▸ ACTIVITY: Repeat exactly the lines of the records below, starting at the line containing "fx_px: 2188" and ending at the line containing "exposure_s: 1/200". Leave the pictures out.

▸ Camera settings data:
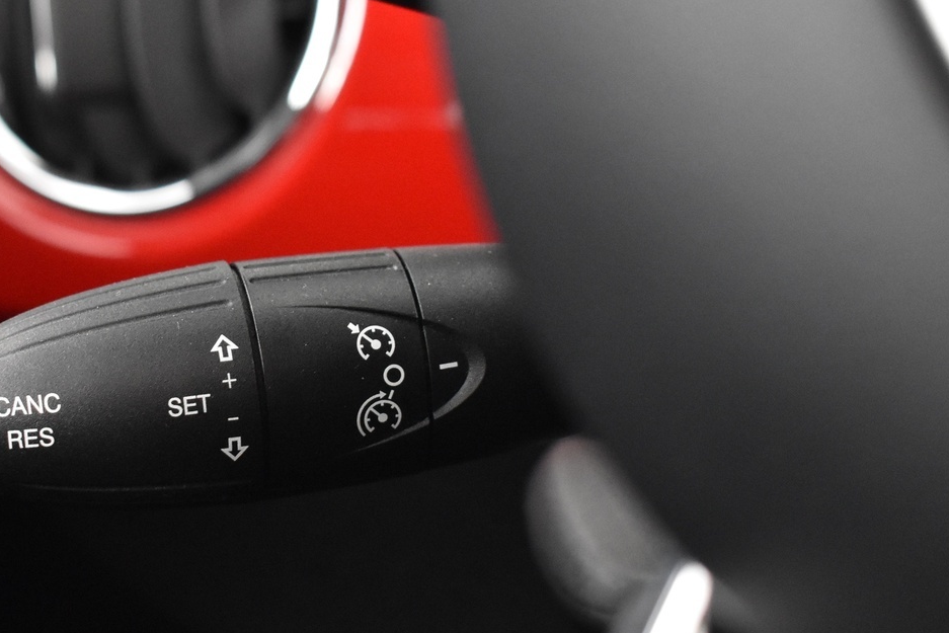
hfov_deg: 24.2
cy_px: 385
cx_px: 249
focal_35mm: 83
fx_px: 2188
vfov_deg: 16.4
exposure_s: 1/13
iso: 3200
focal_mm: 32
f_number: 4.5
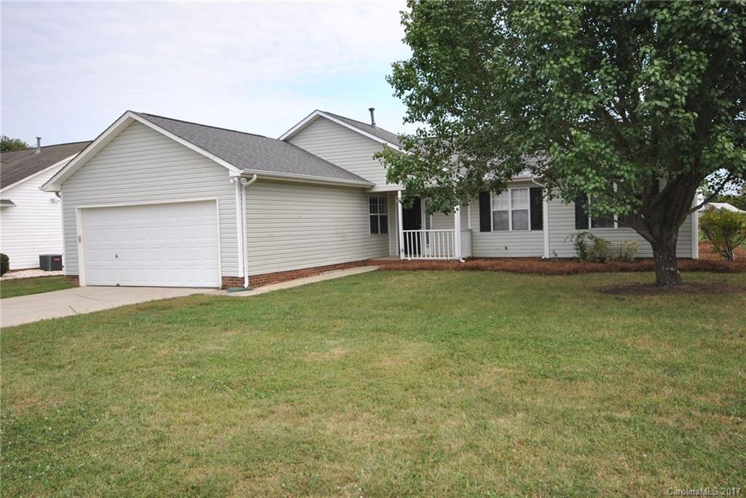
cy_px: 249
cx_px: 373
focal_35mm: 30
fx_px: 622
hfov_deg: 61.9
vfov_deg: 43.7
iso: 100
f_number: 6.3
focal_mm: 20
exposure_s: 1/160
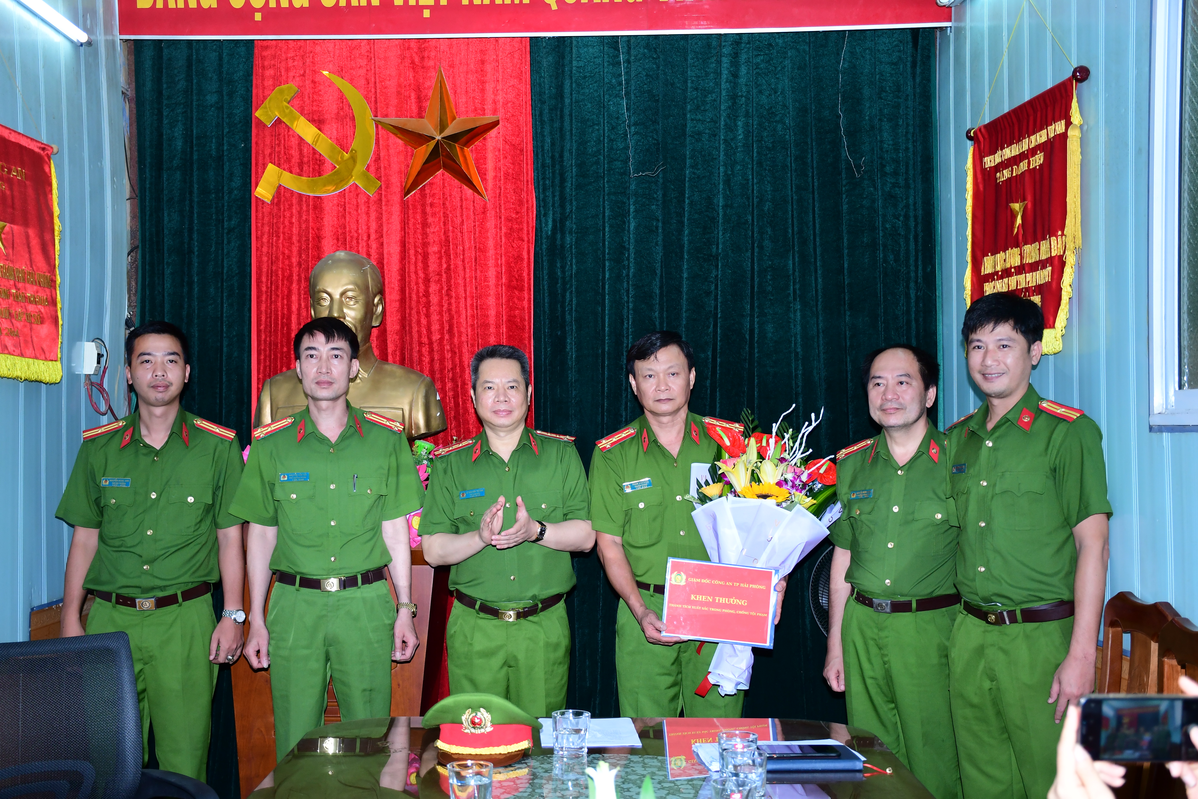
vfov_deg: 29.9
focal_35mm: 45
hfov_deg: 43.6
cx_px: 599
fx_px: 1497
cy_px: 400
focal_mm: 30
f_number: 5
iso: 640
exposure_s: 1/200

...

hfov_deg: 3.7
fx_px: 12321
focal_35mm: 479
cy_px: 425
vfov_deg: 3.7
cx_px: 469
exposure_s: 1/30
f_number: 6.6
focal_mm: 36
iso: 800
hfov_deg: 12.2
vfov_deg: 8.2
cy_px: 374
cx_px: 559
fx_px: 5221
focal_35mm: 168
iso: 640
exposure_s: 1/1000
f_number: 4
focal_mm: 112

--

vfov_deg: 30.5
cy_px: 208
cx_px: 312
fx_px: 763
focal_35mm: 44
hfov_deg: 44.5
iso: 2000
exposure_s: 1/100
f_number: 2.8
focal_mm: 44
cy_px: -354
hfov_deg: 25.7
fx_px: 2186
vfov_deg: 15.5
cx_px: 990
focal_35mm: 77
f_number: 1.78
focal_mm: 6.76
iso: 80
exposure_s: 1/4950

▸ ANSWER TO THE PROBLEM:
fx_px: 2188
vfov_deg: 16.4
exposure_s: 1/13
iso: 3200
focal_mm: 32
f_number: 4.5
cy_px: 249
cx_px: 373
focal_35mm: 30
fx_px: 622
hfov_deg: 61.9
vfov_deg: 43.7
iso: 100
f_number: 6.3
focal_mm: 20
exposure_s: 1/160
vfov_deg: 29.9
focal_35mm: 45
hfov_deg: 43.6
cx_px: 599
fx_px: 1497
cy_px: 400
focal_mm: 30
f_number: 5
iso: 640
exposure_s: 1/200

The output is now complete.